Christian Wild works at the interface between many scientific disciplines. A biologist by training, he collaborates closely with geobiologists, biologists, ecologists, palaeontologists and geochemists on his projects. His core research topic, the role of organic coral exudates for the functioning of reef ecosystems, used to be largely uncharted territory. For his initial work on this topic he received the Max Planck Society's Otto Hahn Medal in 2005. Christian Wild explores processes whose influence on ecosystems was previously underestimated, and which are crucial for understanding fossil coral reefs and for understanding and protecting modern coral reefs.
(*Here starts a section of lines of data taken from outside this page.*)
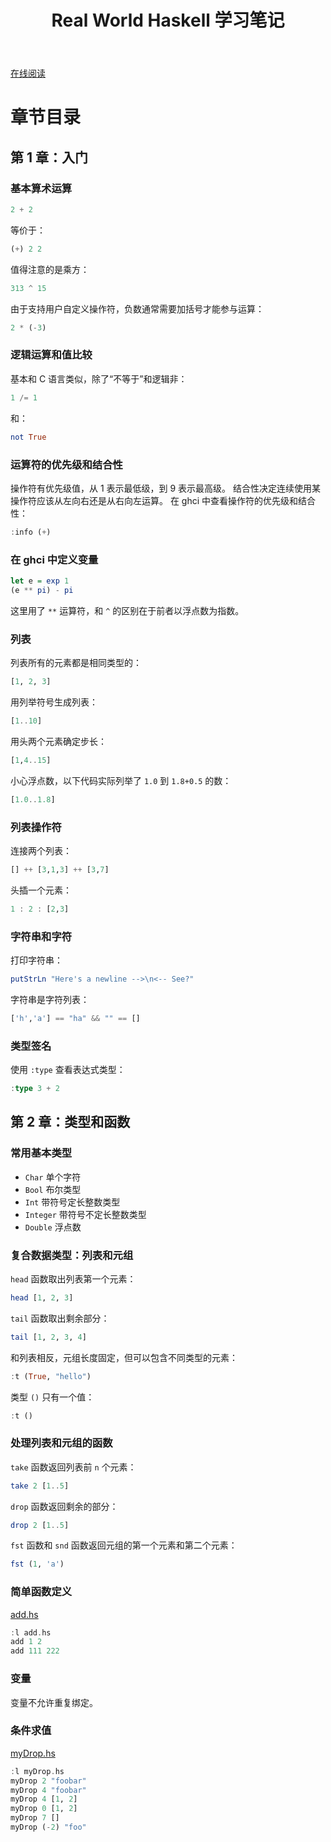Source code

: :PROPERTIES:
:ID:       a70bb037-3d4c-4472-b628-5b7e97c6988f
:END:
#+title: Real World Haskell 学习笔记

[[http://cnhaskell.com/][在线阅读]]

* 章节目录
** 第 1 章：入门
*** 基本算术运算
#+begin_src haskell :results verbatim
2 + 2
#+end_src

#+RESULTS:
: 4

等价于：

#+begin_src haskell :results verbatim
(+) 2 2
#+end_src

#+RESULTS:
: 4

值得注意的是乘方：

#+begin_src haskell :results verbatim
313 ^ 15
#+end_src

#+RESULTS:
: 27112218957718876716220410905036741257

由于支持用户自定义操作符，负数通常需要加括号才能参与运算：

#+begin_src haskell :results verbatim
2 * (-3)
#+end_src

#+RESULTS:
: -6

*** 逻辑运算和值比较
基本和 C 语言类似，除了“不等于”和逻辑非：

#+begin_src haskell :results verbatim
1 /= 1
#+end_src

#+RESULTS:
: False

和：

#+begin_src haskell :results verbatim
not True
#+end_src

#+RESULTS:
: False

*** 运算符的优先级和结合性
操作符有优先级值，从 1 表示最低级，到 9 表示最高级。
结合性决定连续使用某操作符应该从左向右还是从右向左运算。
在 ghci 中查看操作符的优先级和结合性：

#+begin_src haskell :results verbatim
:info (+)
#+end_src

#+RESULTS:
: type Num :: * -> Constraint
: class Num a where
:   (+) :: a -> a -> a
:   ...
:   	-- Defined in ‘GHC.Num’
: infixl 6 +

*** 在 ghci 中定义变量
#+begin_src haskell :results verbatim
let e = exp 1
(e ** pi) - pi
#+end_src

#+RESULTS:
: 19.99909997918947

这里用了 =**= 运算符，和 =^= 的区别在于前者以浮点数为指数。

*** 列表
列表所有的元素都是相同类型的：

#+begin_src haskell :results verbatim
[1, 2, 3]
#+end_src

#+RESULTS:
: [1,2,3]

用列举符号生成列表：

#+begin_src haskell :results verbatim
[1..10]
#+end_src

#+RESULTS:
: [1,2,3,4,5,6,7,8,9,10]

用头两个元素确定步长：

#+begin_src haskell :results verbatim
[1,4..15]
#+end_src

#+RESULTS:
: [1,4,7,10,13]

小心浮点数，以下代码实际列举了 =1.0= 到 =1.8+0.5= 的数：

#+begin_src haskell :results verbatim
[1.0..1.8]
#+end_src

#+RESULTS:
: [1.0,2.0]

*** 列表操作符
连接两个列表：

#+begin_src haskell :results verbatim
[] ++ [3,1,3] ++ [3,7]
#+end_src

#+RESULTS:
: [3,1,3,3,7]

头插一个元素：

#+begin_src haskell :results verbatim
1 : 2 : [2,3]
#+end_src

#+RESULTS:
: [1,2,2,3]

*** 字符串和字符
打印字符串：

#+begin_src haskell :results verbatim
putStrLn "Here's a newline -->\n<-- See?"
#+end_src

#+RESULTS:
: Here's a newline -->
: <-- See?

字符串是字符列表：

#+begin_src haskell :results verbatim
['h','a'] == "ha" && "" == []
#+end_src

#+RESULTS:
: True

*** 类型签名
使用 =:type= 查看表达式类型：

#+begin_src haskell :results verbatim
:type 3 + 2
#+end_src

#+RESULTS:
: 3 + 2 :: Num a => a

** 第 2 章：类型和函数
*** 常用基本类型
- =Char=
  单个字符
- =Bool=
  布尔类型
- =Int=
  带符号定长整数类型
- =Integer=
  带符号不定长整数类型
- =Double=
  浮点数

*** 复合数据类型：列表和元组
=head= 函数取出列表第一个元素：

#+begin_src haskell :results verbatim
head [1, 2, 3]
#+end_src

#+RESULTS:
: 1

=tail= 函数取出剩余部分：

#+begin_src haskell :results verbatim
tail [1, 2, 3, 4]
#+end_src

#+RESULTS:
: [2,3,4]

和列表相反，元组长度固定，但可以包含不同类型的元素：

#+begin_src haskell :results verbatim
:t (True, "hello")
#+end_src

#+RESULTS:
: (True, "hello") :: (Bool, String)

类型 =()= 只有一个值：

#+begin_src haskell :results verbatim
:t ()
#+end_src

#+RESULTS:
: () :: ()

*** 处理列表和元组的函数
=take= 函数返回列表前 =n= 个元素：

#+begin_src haskell :results verbatim
take 2 [1..5]
#+end_src

#+RESULTS:
: [1,2]

=drop= 函数返回剩余的部分：

#+begin_src haskell :results verbatim
drop 2 [1..5]
#+end_src

#+RESULTS:
: [3,4,5]

=fst= 函数和 =snd= 函数返回元组的第一个元素和第二个元素：

#+begin_src haskell :results verbatim
fst (1, 'a')
#+end_src

#+RESULTS:
: 1

*** 简单函数定义
[[file:real_world_haskell/ch02/add.hs][add.hs]]

#+begin_src haskell :results output :dir real_world_haskell/ch02
:l add.hs
add 1 2
add 111 222
#+end_src

#+RESULTS:
: [1 of 1] Compiling Main             ( add.hs, interpreted )
: Ok, one module loaded.
: 3
: 333

*** 变量
变量不允许重复绑定。

*** 条件求值
[[file:real_world_haskell/ch02/myDrop.hs][myDrop.hs]]

#+begin_src haskell :results output :dir real_world_haskell/ch02
:l myDrop.hs
myDrop 2 "foobar"
myDrop 4 "foobar"
myDrop 4 [1, 2]
myDrop 0 [1, 2]
myDrop 7 []
myDrop (-2) "foo"
#+end_src

#+RESULTS:
: [1 of 1] Compiling Main             ( myDrop.hs, interpreted )
: Ok, one module loaded.
: obar
: ar
: []
: [1,2]
: []
: foo
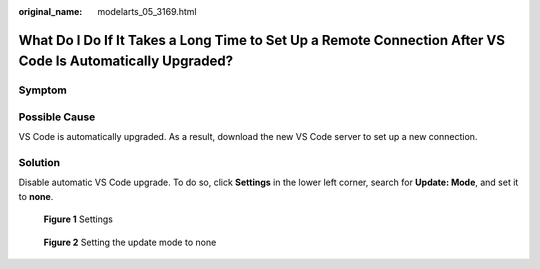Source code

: :original_name: modelarts_05_3169.html

.. _modelarts_05_3169:

What Do I Do If It Takes a Long Time to Set Up a Remote Connection After VS Code Is Automatically Upgraded?
===========================================================================================================

Symptom
-------

|image1|

Possible Cause
--------------

VS Code is automatically upgraded. As a result, download the new VS Code server to set up a new connection.

Solution
--------

Disable automatic VS Code upgrade. To do so, click **Settings** in the lower left corner, search for **Update: Mode**, and set it to **none**.


.. figure:: /_static/images/en-us_image_0000002340729044.png
   :alt: **Figure 1** Settings

   **Figure 1** Settings


.. figure:: /_static/images/en-us_image_0000002374727013.png
   :alt: **Figure 2** Setting the update mode to none

   **Figure 2** Setting the update mode to none

.. |image1| image:: /_static/images/en-us_image_0000002374846845.png
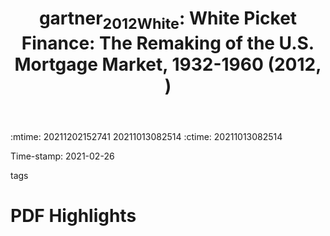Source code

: :mtime:    20211202152741 20211013082514
:ctime:    20211013082514
:END:
#+TITLE: gartner_2012_White: White Picket Finance: The Remaking of the U.S. Mortgage Market, 1932-1960 (2012, )
#+OPTIONS: toc:nil num:nil
Time-stamp: 2021-02-26
- tags ::


* Backlinks



* FISH-5SS


|---------------------------------------------+-----|
| <40>                                        |<50> |
| *Background*                                  |     |
| *Supporting Ideas*                            |     |
| *Purpose*                                     |     |
| *Originality/value (Contribution)*            |     |
| *Relevance*                                   |     |
| *Design/methodology/approach*                 |     |
| *Results*                                     |     |
| *(Interesting) Findings*                      |     |
| *Research limitations/implications (Critics)* |     |
| *Uncategorized stuff*                         |     |
| *5SS*                                         |     |
|---------------------------------------------+-----|

* Specifics comments
 :PROPERTIES:
 :Custom_ID: gartner_2012_White
 :AUTHOR: G\"artner, Katharina
 :JOURNAL:
 :YEAR: 2012
 :DOI:
 :URL:
 :END:


* PDF Highlights
:PROPERTIES:
 :NOTER_DOCUMENT: /home/gpetrini/Zotero/storage/V7NWL3Z6/Gärtner - White Picket Finance The Remaking of the U.S. Mor.pdf
 :END:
The socio-political significance of the projects pursued by Christian Wild and his Emmy Noether independent junior research group, regarding material cycles in warm and cold water coral reefs, is also evident in Wild's role as a UNESCO consultant for coral reef issues.

The 30-year anniversary of the Heinz Maier-Leibnitz Prize, and the presentation of this year's awards by DFG President Professor Matthias Kleiner and Federal Minister of Research Dr. Annette Schavan, will be celebrated on 5 June in a ceremony at the Bundeskunsthalle in Bonn. Journalists are cordially invited to attend the event.